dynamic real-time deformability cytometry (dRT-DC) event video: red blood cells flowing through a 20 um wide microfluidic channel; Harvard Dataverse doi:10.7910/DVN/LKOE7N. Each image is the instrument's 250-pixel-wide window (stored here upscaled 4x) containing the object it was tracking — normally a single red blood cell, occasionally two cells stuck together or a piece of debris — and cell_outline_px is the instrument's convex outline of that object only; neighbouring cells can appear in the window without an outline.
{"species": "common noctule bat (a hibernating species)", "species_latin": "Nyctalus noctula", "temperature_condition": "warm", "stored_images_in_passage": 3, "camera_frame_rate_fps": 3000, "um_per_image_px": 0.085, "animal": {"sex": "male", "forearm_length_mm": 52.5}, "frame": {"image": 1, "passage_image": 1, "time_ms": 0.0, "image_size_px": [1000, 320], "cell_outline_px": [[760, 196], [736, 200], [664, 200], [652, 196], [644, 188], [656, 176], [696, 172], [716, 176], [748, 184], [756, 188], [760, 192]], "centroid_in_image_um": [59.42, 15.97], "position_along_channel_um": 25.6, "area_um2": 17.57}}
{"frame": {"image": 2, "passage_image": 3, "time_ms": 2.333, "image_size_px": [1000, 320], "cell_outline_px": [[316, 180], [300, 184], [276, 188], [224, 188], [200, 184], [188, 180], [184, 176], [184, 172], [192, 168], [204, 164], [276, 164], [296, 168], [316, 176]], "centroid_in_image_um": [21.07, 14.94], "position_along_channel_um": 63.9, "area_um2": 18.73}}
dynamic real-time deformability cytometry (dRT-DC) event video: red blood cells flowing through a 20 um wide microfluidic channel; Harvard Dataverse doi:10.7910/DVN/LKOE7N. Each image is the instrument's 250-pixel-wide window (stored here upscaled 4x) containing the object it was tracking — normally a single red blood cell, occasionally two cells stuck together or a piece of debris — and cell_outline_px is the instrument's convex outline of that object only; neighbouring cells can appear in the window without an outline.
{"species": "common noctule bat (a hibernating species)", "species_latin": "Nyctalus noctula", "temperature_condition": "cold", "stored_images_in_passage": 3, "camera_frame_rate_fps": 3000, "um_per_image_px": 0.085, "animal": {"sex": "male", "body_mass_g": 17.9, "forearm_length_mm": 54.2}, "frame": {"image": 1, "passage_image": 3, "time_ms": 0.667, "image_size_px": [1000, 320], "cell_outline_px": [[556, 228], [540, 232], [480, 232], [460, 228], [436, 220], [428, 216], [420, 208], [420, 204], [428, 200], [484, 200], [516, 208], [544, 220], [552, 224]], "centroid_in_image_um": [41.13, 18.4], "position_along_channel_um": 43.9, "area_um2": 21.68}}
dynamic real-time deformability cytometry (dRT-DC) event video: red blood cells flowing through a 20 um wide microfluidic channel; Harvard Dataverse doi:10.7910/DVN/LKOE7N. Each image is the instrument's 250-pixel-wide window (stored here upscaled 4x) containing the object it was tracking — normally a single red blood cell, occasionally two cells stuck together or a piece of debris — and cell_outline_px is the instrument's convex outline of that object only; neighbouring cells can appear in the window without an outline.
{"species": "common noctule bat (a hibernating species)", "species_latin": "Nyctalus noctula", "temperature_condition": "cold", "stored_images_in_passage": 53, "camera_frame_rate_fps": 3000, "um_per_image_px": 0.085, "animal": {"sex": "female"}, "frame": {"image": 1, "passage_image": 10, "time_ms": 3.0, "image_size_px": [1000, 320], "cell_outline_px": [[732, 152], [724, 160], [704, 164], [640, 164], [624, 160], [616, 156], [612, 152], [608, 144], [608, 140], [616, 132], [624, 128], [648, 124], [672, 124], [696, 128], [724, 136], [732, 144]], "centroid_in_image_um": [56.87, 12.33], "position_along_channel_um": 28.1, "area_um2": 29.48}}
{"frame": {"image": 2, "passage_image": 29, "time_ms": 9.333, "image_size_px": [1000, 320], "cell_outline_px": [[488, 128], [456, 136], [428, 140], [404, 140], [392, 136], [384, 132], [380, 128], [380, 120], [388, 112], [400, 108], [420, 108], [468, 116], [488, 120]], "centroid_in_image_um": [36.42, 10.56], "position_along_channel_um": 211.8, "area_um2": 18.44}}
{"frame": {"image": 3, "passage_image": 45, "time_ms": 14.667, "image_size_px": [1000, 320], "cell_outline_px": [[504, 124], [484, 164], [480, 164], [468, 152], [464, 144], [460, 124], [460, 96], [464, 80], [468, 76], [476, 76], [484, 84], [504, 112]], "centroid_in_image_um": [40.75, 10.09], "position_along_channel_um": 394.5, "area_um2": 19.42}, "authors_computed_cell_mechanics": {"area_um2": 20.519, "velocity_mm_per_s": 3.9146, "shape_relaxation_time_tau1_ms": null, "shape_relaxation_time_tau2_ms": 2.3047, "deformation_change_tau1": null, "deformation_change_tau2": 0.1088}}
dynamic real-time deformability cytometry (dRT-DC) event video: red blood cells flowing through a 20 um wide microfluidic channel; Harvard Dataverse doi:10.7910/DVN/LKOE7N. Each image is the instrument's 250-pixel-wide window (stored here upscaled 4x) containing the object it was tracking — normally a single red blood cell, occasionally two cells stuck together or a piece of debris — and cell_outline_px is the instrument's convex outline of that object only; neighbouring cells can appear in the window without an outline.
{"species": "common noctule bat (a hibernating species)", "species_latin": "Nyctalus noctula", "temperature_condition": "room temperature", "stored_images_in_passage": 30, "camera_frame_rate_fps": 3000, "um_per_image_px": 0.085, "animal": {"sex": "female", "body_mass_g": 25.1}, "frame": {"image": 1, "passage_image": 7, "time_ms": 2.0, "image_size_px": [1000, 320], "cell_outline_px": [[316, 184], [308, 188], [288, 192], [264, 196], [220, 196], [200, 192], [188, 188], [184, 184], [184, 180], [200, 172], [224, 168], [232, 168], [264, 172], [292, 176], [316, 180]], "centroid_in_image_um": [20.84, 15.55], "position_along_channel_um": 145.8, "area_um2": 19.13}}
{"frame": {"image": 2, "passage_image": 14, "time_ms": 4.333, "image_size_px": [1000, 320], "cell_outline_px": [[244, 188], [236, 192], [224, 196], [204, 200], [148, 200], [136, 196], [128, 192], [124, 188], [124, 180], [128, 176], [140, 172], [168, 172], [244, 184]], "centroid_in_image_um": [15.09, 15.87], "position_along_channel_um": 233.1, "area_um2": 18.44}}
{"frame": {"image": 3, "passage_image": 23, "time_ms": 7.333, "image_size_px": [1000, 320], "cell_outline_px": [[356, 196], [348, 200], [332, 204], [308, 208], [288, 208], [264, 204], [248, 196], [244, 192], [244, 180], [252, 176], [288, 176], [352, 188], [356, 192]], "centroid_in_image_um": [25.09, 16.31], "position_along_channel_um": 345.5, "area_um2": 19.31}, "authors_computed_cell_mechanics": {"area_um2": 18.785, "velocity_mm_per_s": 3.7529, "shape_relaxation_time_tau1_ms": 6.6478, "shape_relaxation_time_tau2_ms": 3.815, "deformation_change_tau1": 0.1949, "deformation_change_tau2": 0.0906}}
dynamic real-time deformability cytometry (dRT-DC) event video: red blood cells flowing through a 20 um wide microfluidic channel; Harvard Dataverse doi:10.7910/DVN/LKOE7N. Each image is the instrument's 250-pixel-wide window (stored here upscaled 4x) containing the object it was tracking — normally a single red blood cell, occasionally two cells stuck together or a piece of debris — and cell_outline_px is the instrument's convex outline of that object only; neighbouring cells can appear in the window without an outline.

========================================================================

**Task**
From the first line to the last, retype the data exactly.

**Answer in full**
dynamic real-time deformability cytometry (dRT-DC) event video: red blood cells flowing through a 20 um wide microfluidic channel; Harvard Dataverse doi:10.7910/DVN/LKOE7N. Each image is the instrument's 250-pixel-wide window (stored here upscaled 4x) containing the object it was tracking — normally a single red blood cell, occasionally two cells stuck together or a piece of debris — and cell_outline_px is the instrument's convex outline of that object only; neighbouring cells can appear in the window without an outline.
{"species": "common noctule bat (a hibernating species)", "species_latin": "Nyctalus noctula", "temperature_condition": "warm", "stored_images_in_passage": 3, "camera_frame_rate_fps": 3000, "um_per_image_px": 0.085, "animal": {"sex": "male", "forearm_length_mm": 52.5}, "frame": {"image": 1, "passage_image": 1, "time_ms": 0.0, "image_size_px": [1000, 320], "cell_outline_px": [[760, 196], [736, 200], [664, 200], [652, 196], [644, 188], [656, 176], [696, 172], [716, 176], [748, 184], [756, 188], [760, 192]], "centroid_in_image_um": [59.42, 15.97], "position_along_channel_um": 25.6, "area_um2": 17.57}}
{"frame": {"image": 2, "passage_image": 3, "time_ms": 2.333, "image_size_px": [1000, 320], "cell_outline_px": [[316, 180], [300, 184], [276, 188], [224, 188], [200, 184], [188, 180], [184, 176], [184, 172], [192, 168], [204, 164], [276, 164], [296, 168], [316, 176]], "centroid_in_image_um": [21.07, 14.94], "position_along_channel_um": 63.9, "area_um2": 18.73}}
dynamic real-time deformability cytometry (dRT-DC) event video: red blood cells flowing through a 20 um wide microfluidic channel; Harvard Dataverse doi:10.7910/DVN/LKOE7N. Each image is the instrument's 250-pixel-wide window (stored here upscaled 4x) containing the object it was tracking — normally a single red blood cell, occasionally two cells stuck together or a piece of debris — and cell_outline_px is the instrument's convex outline of that object only; neighbouring cells can appear in the window without an outline.
{"species": "common noctule bat (a hibernating species)", "species_latin": "Nyctalus noctula", "temperature_condition": "cold", "stored_images_in_passage": 3, "camera_frame_rate_fps": 3000, "um_per_image_px": 0.085, "animal": {"sex": "male", "body_mass_g": 17.9, "forearm_length_mm": 54.2}, "frame": {"image": 1, "passage_image": 3, "time_ms": 0.667, "image_size_px": [1000, 320], "cell_outline_px": [[556, 228], [540, 232], [480, 232], [460, 228], [436, 220], [428, 216], [420, 208], [420, 204], [428, 200], [484, 200], [516, 208], [544, 220], [552, 224]], "centroid_in_image_um": [41.13, 18.4], "position_along_channel_um": 43.9, "area_um2": 21.68}}
dynamic real-time deformability cytometry (dRT-DC) event video: red blood cells flowing through a 20 um wide microfluidic channel; Harvard Dataverse doi:10.7910/DVN/LKOE7N. Each image is the instrument's 250-pixel-wide window (stored here upscaled 4x) containing the object it was tracking — normally a single red blood cell, occasionally two cells stuck together or a piece of debris — and cell_outline_px is the instrument's convex outline of that object only; neighbouring cells can appear in the window without an outline.
{"species": "common noctule bat (a hibernating species)", "species_latin": "Nyctalus noctula", "temperature_condition": "cold", "stored_images_in_passage": 53, "camera_frame_rate_fps": 3000, "um_per_image_px": 0.085, "animal": {"sex": "female"}, "frame": {"image": 1, "passage_image": 10, "time_ms": 3.0, "image_size_px": [1000, 320], "cell_outline_px": [[732, 152], [724, 160], [704, 164], [640, 164], [624, 160], [616, 156], [612, 152], [608, 144], [608, 140], [616, 132], [624, 128], [648, 124], [672, 124], [696, 128], [724, 136], [732, 144]], "centroid_in_image_um": [56.87, 12.33], "position_along_channel_um": 28.1, "area_um2": 29.48}}
{"frame": {"image": 2, "passage_image": 29, "time_ms": 9.333, "image_size_px": [1000, 320], "cell_outline_px": [[488, 128], [456, 136], [428, 140], [404, 140], [392, 136], [384, 132], [380, 128], [380, 120], [388, 112], [400, 108], [420, 108], [468, 116], [488, 120]], "centroid_in_image_um": [36.42, 10.56], "position_along_channel_um": 211.8, "area_um2": 18.44}}
{"frame": {"image": 3, "passage_image": 45, "time_ms": 14.667, "image_size_px": [1000, 320], "cell_outline_px": [[504, 124], [484, 164], [480, 164], [468, 152], [464, 144], [460, 124], [460, 96], [464, 80], [468, 76], [476, 76], [484, 84], [504, 112]], "centroid_in_image_um": [40.75, 10.09], "position_along_channel_um": 394.5, "area_um2": 19.42}, "authors_computed_cell_mechanics": {"area_um2": 20.519, "velocity_mm_per_s": 3.9146, "shape_relaxation_time_tau1_ms": null, "shape_relaxation_time_tau2_ms": 2.3047, "deformation_change_tau1": null, "deformation_change_tau2": 0.1088}}
dynamic real-time deformability cytometry (dRT-DC) event video: red blood cells flowing through a 20 um wide microfluidic channel; Harvard Dataverse doi:10.7910/DVN/LKOE7N. Each image is the instrument's 250-pixel-wide window (stored here upscaled 4x) containing the object it was tracking — normally a single red blood cell, occasionally two cells stuck together or a piece of debris — and cell_outline_px is the instrument's convex outline of that object only; neighbouring cells can appear in the window without an outline.
{"species": "common noctule bat (a hibernating species)", "species_latin": "Nyctalus noctula", "temperature_condition": "room temperature", "stored_images_in_passage": 30, "camera_frame_rate_fps": 3000, "um_per_image_px": 0.085, "animal": {"sex": "female", "body_mass_g": 25.1}, "frame": {"image": 1, "passage_image": 7, "time_ms": 2.0, "image_size_px": [1000, 320], "cell_outline_px": [[316, 184], [308, 188], [288, 192], [264, 196], [220, 196], [200, 192], [188, 188], [184, 184], [184, 180], [200, 172], [224, 168], [232, 168], [264, 172], [292, 176], [316, 180]], "centroid_in_image_um": [20.84, 15.55], "position_along_channel_um": 145.8, "area_um2": 19.13}}
{"frame": {"image": 2, "passage_image": 14, "time_ms": 4.333, "image_size_px": [1000, 320], "cell_outline_px": [[244, 188], [236, 192], [224, 196], [204, 200], [148, 200], [136, 196], [128, 192], [124, 188], [124, 180], [128, 176], [140, 172], [168, 172], [244, 184]], "centroid_in_image_um": [15.09, 15.87], "position_along_channel_um": 233.1, "area_um2": 18.44}}
{"frame": {"image": 3, "passage_image": 23, "time_ms": 7.333, "image_size_px": [1000, 320], "cell_outline_px": [[356, 196], [348, 200], [332, 204], [308, 208], [288, 208], [264, 204], [248, 196], [244, 192], [244, 180], [252, 176], [288, 176], [352, 188], [356, 192]], "centroid_in_image_um": [25.09, 16.31], "position_along_channel_um": 345.5, "area_um2": 19.31}, "authors_computed_cell_mechanics": {"area_um2": 18.785, "velocity_mm_per_s": 3.7529, "shape_relaxation_time_tau1_ms": 6.6478, "shape_relaxation_time_tau2_ms": 3.815, "deformation_change_tau1": 0.1949, "deformation_change_tau2": 0.0906}}
dynamic real-time deformability cytometry (dRT-DC) event video: red blood cells flowing through a 20 um wide microfluidic channel; Harvard Dataverse doi:10.7910/DVN/LKOE7N. Each image is the instrument's 250-pixel-wide window (stored here upscaled 4x) containing the object it was tracking — normally a single red blood cell, occasionally two cells stuck together or a piece of debris — and cell_outline_px is the instrument's convex outline of that object only; neighbouring cells can appear in the window without an outline.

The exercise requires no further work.